▶ **PAGE TEXT**

- - -

The First Consequence of Division: A Sick Body

Causes of division in the Body of Christ are compared in the scriptures to gangrene and leprosy. There are also valid comparisons to cancers and autoimmune disorders. Divisions have led to rejection of whole branches of the church by other branches, to religious violence and persecution and to bloody wars. They have also caused many to reject Christianity.

So, we are one Body. It is Christ’s Body, not our own. If we believe in Christ, we cannot exclude ourselves, or anyone else who believes, from that Body. So, what happens when I refuse to recognize my oneness with another believer? Does the Body cease to be one? On a larger scale, when two denominations are at enmity with each other, does Christ then have two separate Bodies rather than one? No, Christ still has only one Body, but that Body is sick. This illness can have serious consequences for the world, and for all of the individual members of the Body. These consequences extend far beyond the individual members or denominations involved in the hostilities, as is discussed below.

A Sick Body

            What happens when the parts of a human body cease to recognize or cooperate with each other? The result is a sick body, and medicine describes a number of different illnesses that result, essentially, from disunity in a body. The Bible explicitly compares the results of disunity to two of these diseases—gangrene and leprosy—and all of these diseases can properly be regarded as natural pictures of what can happen when members of the Body of Christ cease to recognize each other.

- - -

▶ **MATERIAL SHOWN**
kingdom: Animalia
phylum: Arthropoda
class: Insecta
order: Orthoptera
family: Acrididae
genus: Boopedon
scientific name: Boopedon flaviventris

- - -

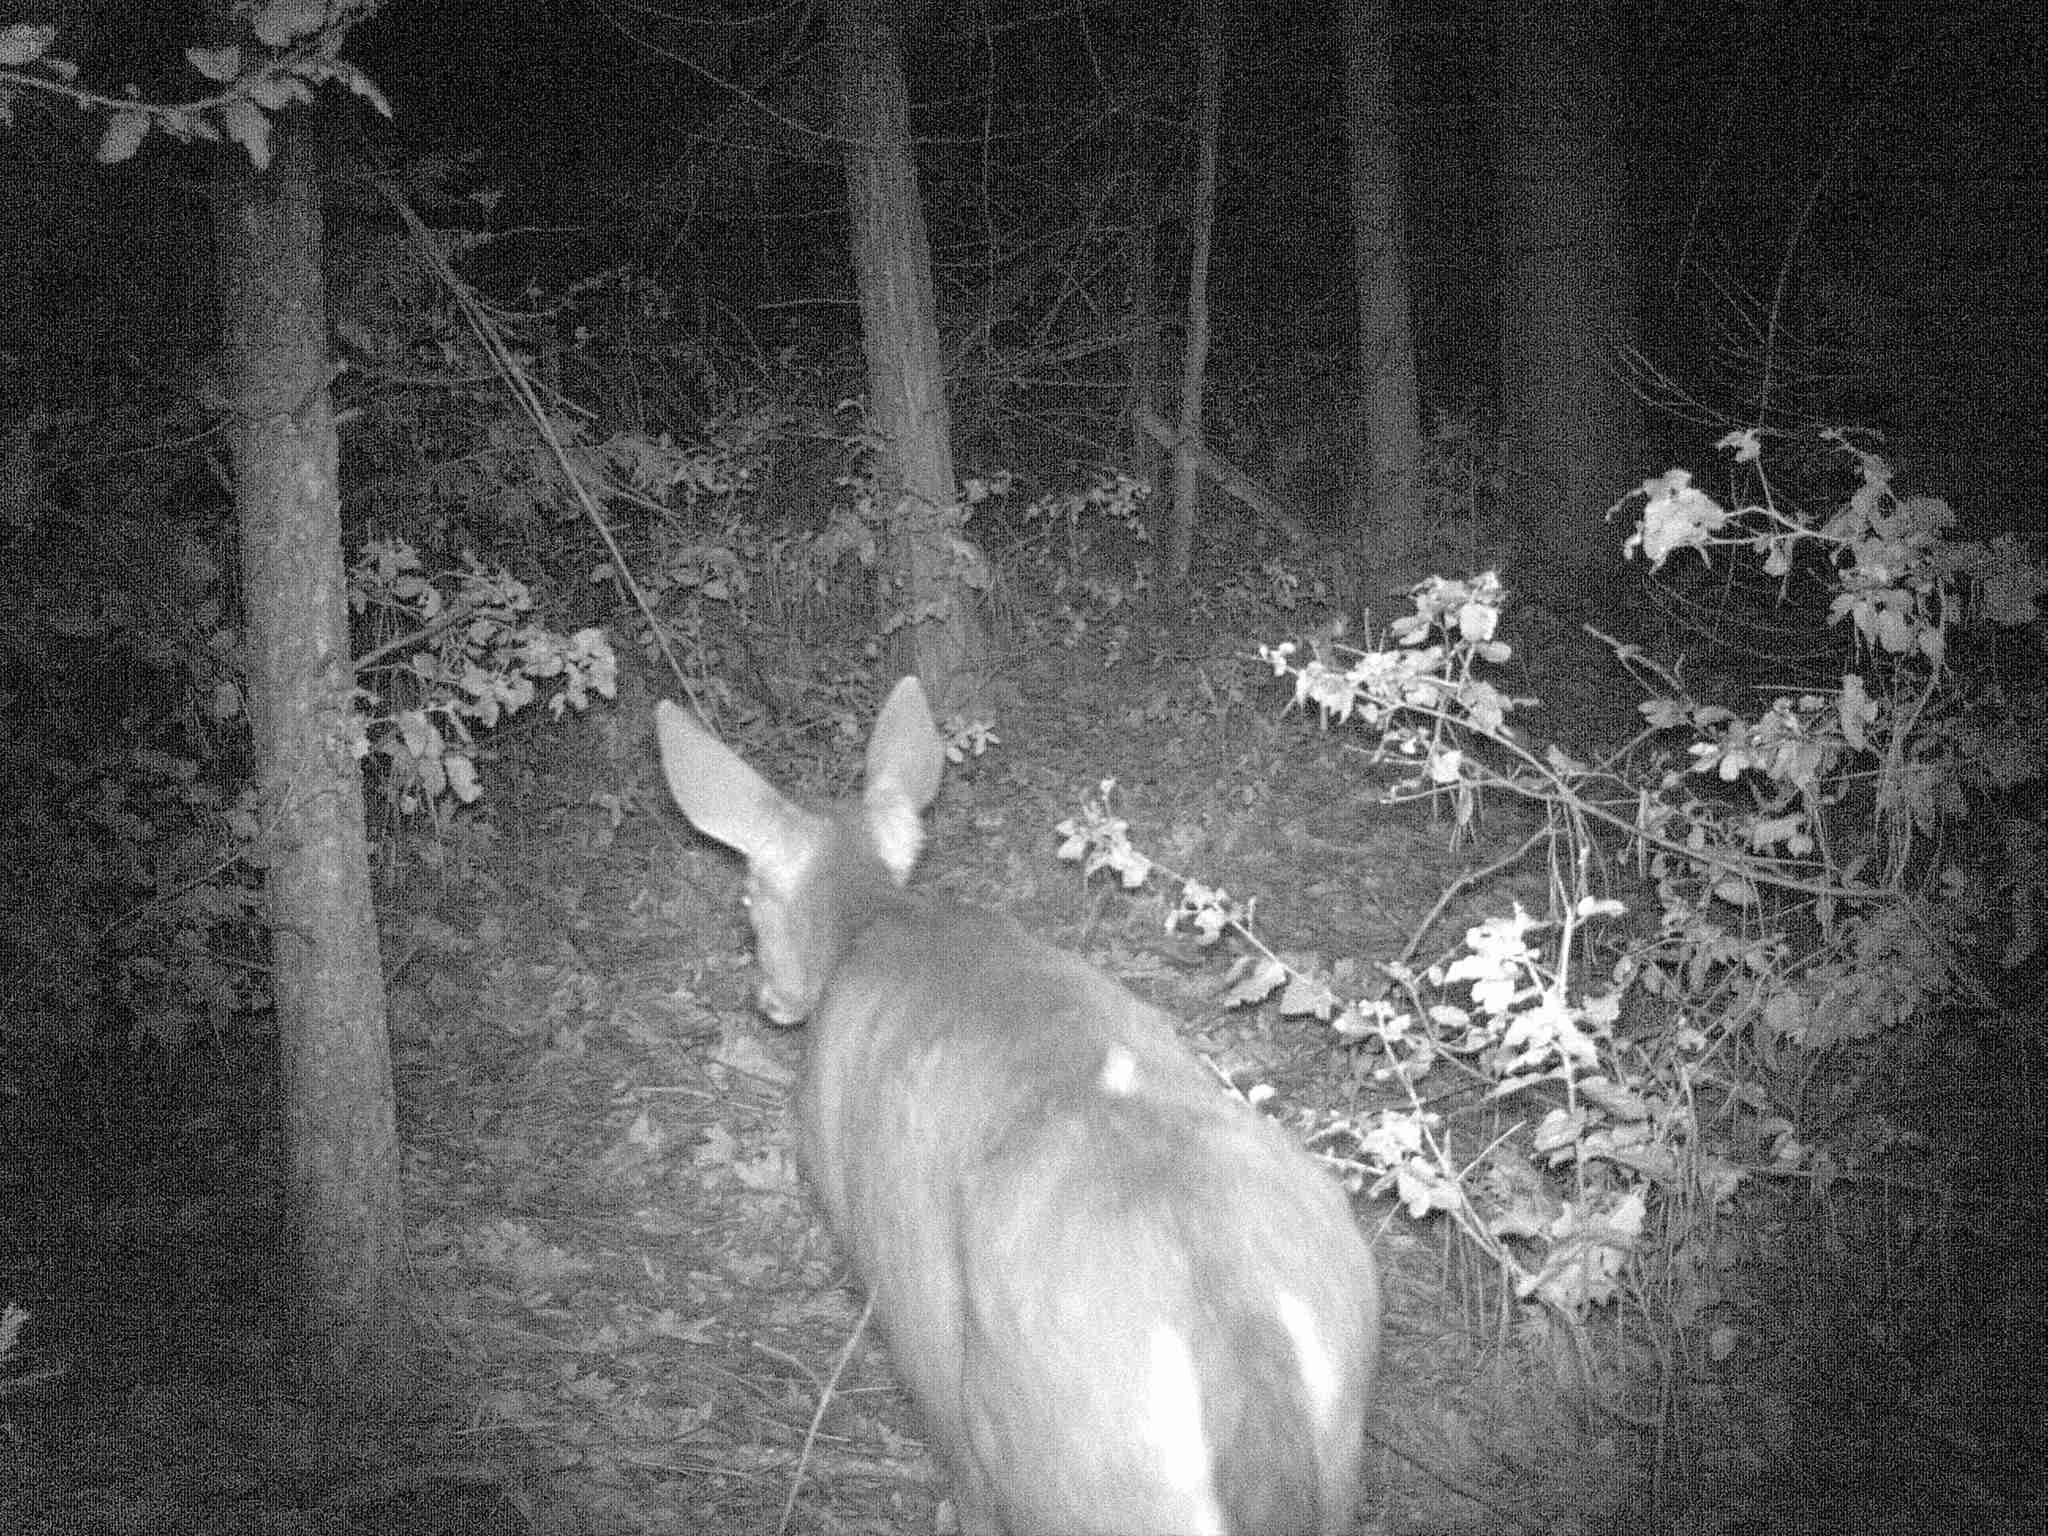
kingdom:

- - -

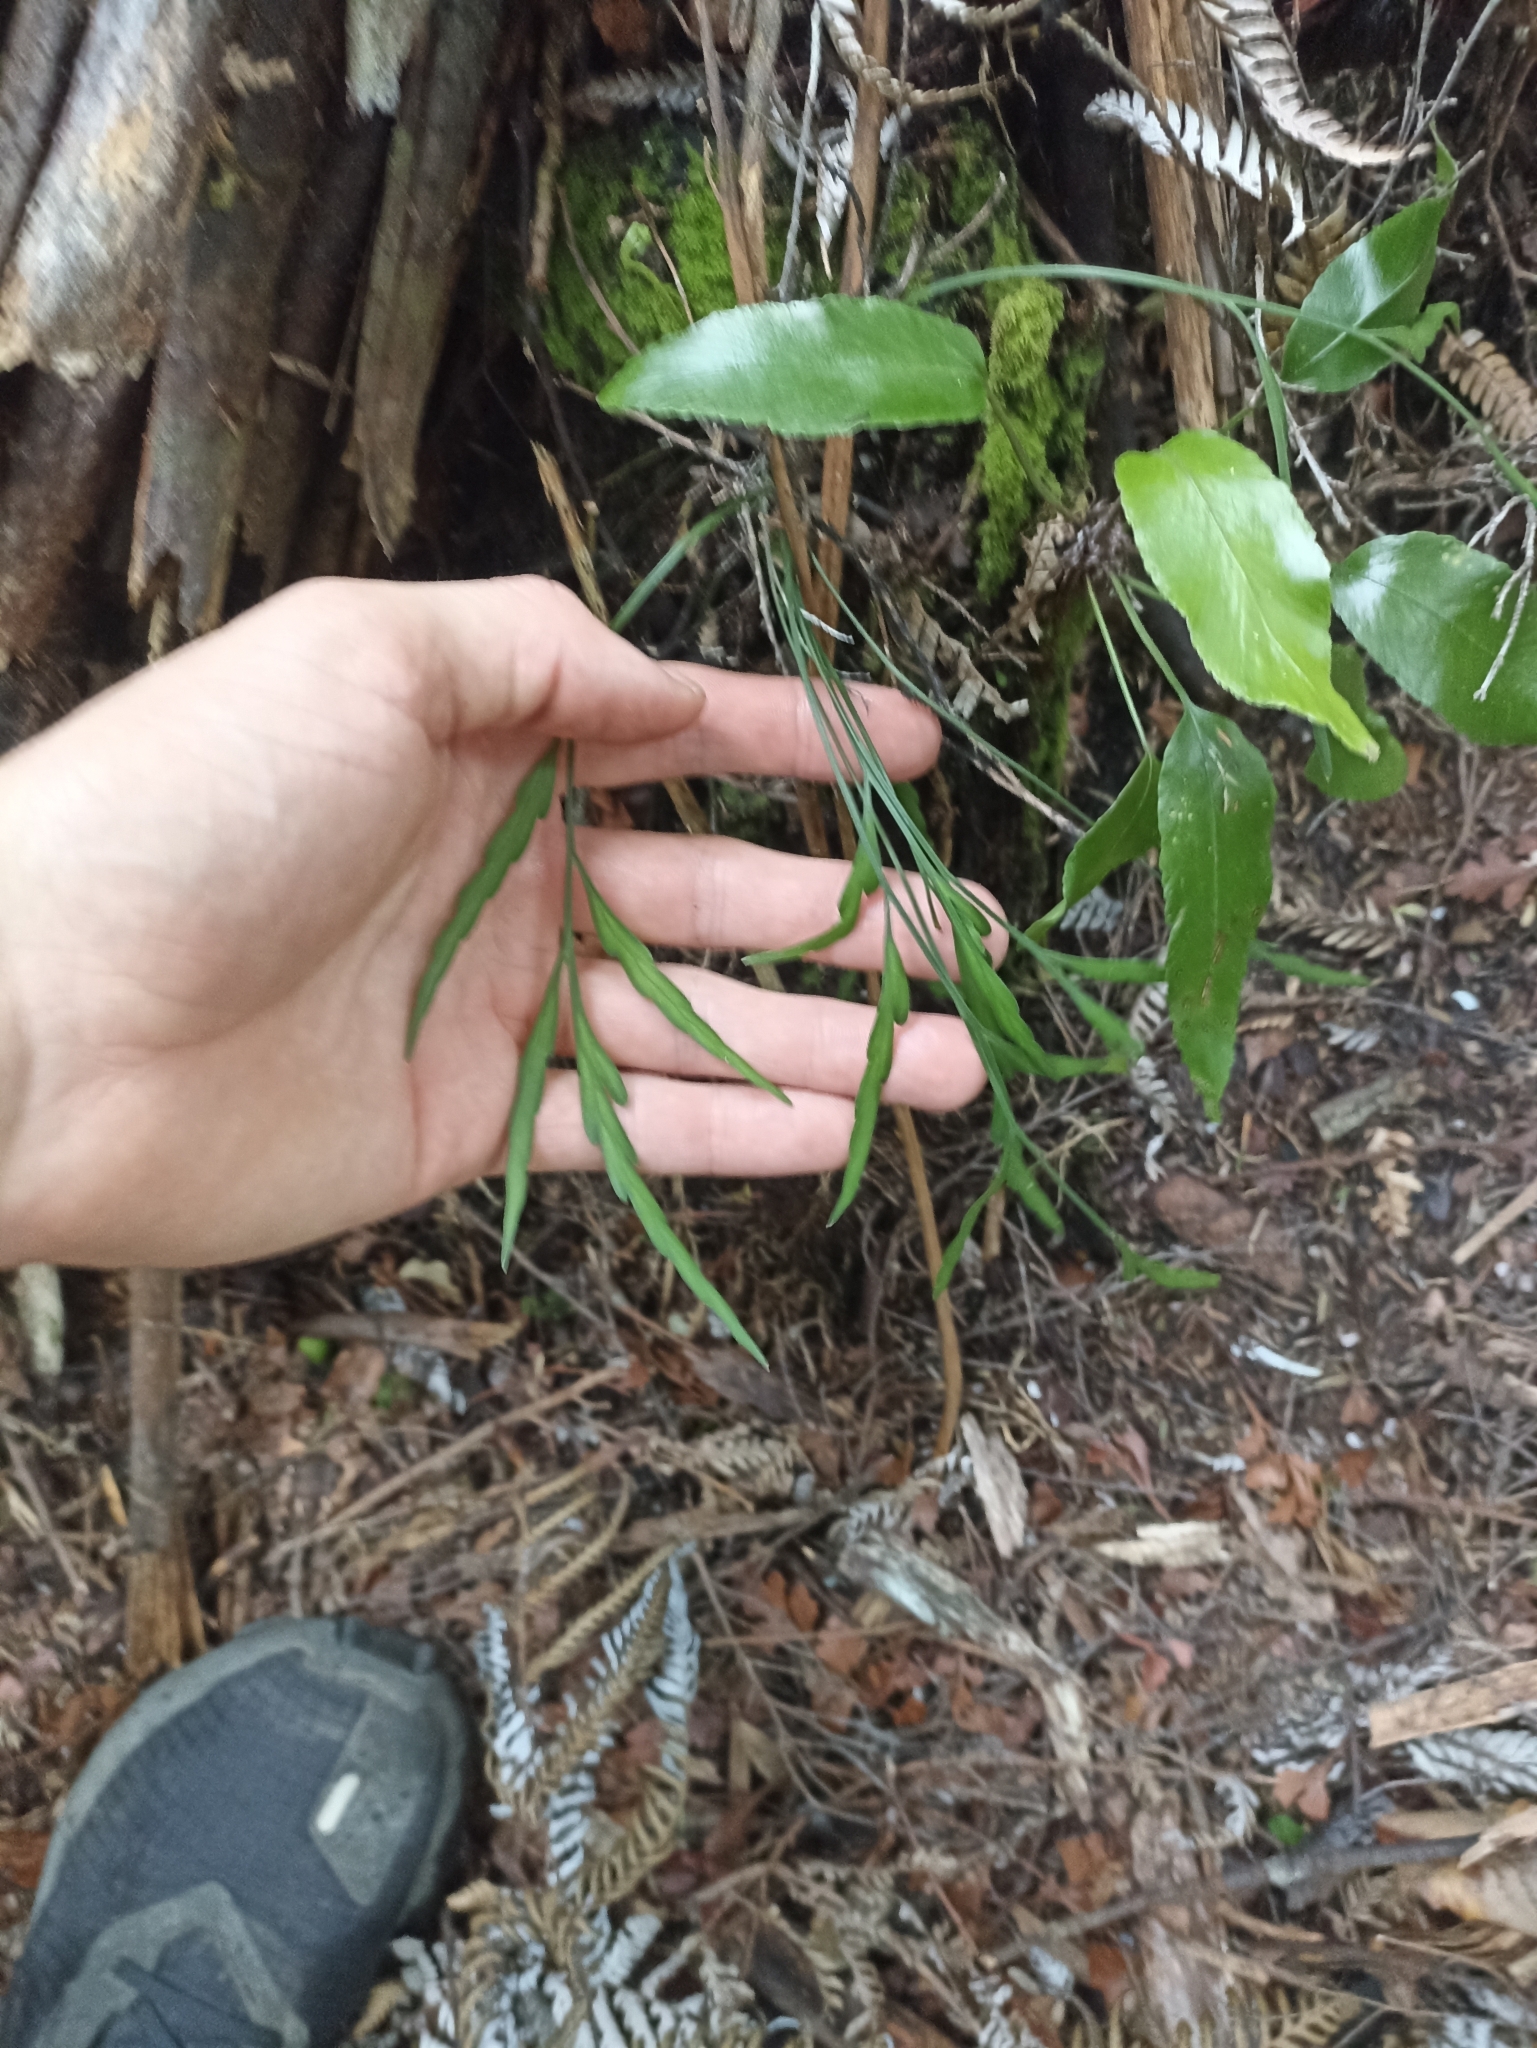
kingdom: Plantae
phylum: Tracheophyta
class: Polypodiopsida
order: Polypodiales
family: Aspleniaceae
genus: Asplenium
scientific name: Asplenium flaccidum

- - -

▶ **LIST OF TASKS**
- 1) Set down the passage on division in the Body of Christ from "What happens when the" to "recognize each other.", word for word.
- 2) Resume the passage on division in the Body of Christ from the point where it ends.

▶ **PER-TASK OUTPUTS**
- 1)
What happens when the parts of a human body cease to recognize or cooperate with each other? The result is a sick body, and medicine describes a number of different illnesses that result, essentially, from disunity in a body. The Bible explicitly compares the results of disunity to two of these diseases—gangrene and leprosy—and all of these diseases can properly be regarded as natural pictures of what can happen when members of the Body of Christ cease to recognize each other.

- 2)
            In 2 Timothy 2:14-18, Paul compares the effects of arguments about words, of vain, empty talk, and of false teaching to gangrene. The Greek word used in verse 17 is gangraina, and, while lexicons note that it may also refer to ulcerative skin diseases and cancers, its primary meaning is “gangrene” in the modern sense—death and putrefaction of parts still attached to the body.  Gangrene occurs in two broad forms—“dry” and “wet”1,2—and both are pictures of the effect of disunity. “Dry” gangrene often has a slow onset, and results from complete loss of blood flow to a body part—sometimes because of systemic diseases (e.g, diabetes, peripheral artery disease) and sometimes because of mechanical constriction.  In “dry” gangrene, if the cause of the blood flow restriction is not treated early, before gangrene develops, the affected part dies, dries out, and then sometimes simply falls off.  But, because blood flow is completely shut off, if the affected part remains dry, no infection sets in.  The part itself is merely lost.  In a similar way, loose talk, gossip, and arguments about words—sometimes words contained in doctrinal statements , sometimes words about personal or political issues or about money—can result in individual members of the Body of Christ being cut off from its life.  Moreover, whole communities within the Body have, historically, been cut off from each other by such issues, at least impairing and impoverishing the life of all of them—and sometimes resulting in the death and “autoamputation” of some of the excluded communities.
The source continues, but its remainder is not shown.